[Keypoint text descriptions]
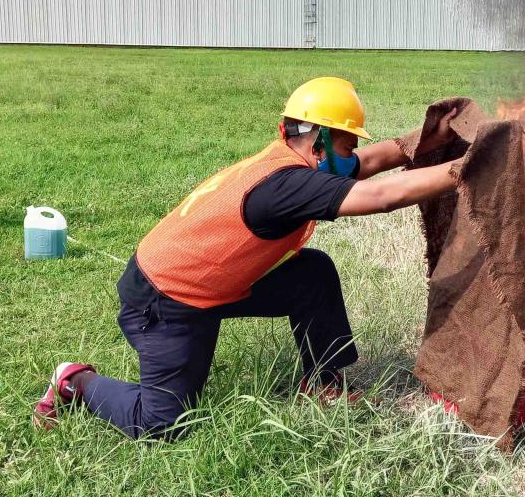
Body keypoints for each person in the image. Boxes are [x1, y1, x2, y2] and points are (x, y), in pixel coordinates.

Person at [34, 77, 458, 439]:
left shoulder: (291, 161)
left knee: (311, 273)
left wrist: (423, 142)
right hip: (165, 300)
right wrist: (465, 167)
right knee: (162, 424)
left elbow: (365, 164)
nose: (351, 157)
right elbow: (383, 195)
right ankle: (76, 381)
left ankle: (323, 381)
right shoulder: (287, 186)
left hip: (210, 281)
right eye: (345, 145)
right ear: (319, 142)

...

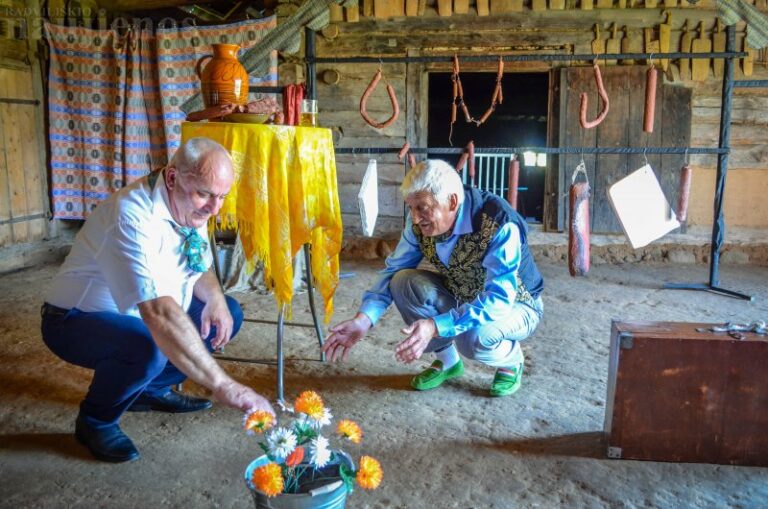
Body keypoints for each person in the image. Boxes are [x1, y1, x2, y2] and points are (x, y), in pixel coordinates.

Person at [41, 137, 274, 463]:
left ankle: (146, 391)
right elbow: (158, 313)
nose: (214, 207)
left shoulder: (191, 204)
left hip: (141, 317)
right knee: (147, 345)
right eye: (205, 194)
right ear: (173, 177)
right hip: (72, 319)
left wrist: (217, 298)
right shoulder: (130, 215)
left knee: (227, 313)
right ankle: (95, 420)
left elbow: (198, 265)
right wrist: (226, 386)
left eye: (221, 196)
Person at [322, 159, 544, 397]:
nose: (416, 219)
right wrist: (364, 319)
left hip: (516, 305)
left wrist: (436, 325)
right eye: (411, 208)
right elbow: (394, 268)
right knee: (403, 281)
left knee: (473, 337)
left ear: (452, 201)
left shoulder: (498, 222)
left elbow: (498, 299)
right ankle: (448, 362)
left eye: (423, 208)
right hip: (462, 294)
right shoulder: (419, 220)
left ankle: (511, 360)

THE PROBLEM: Among the lines above, find those holding "knee" and copy each one.

RESULT FOR THIS TASK:
left knee: (311, 273)
right knee: (162, 424)
right knee: (147, 345)
left knee: (227, 313)
right knee: (403, 281)
left knee: (473, 337)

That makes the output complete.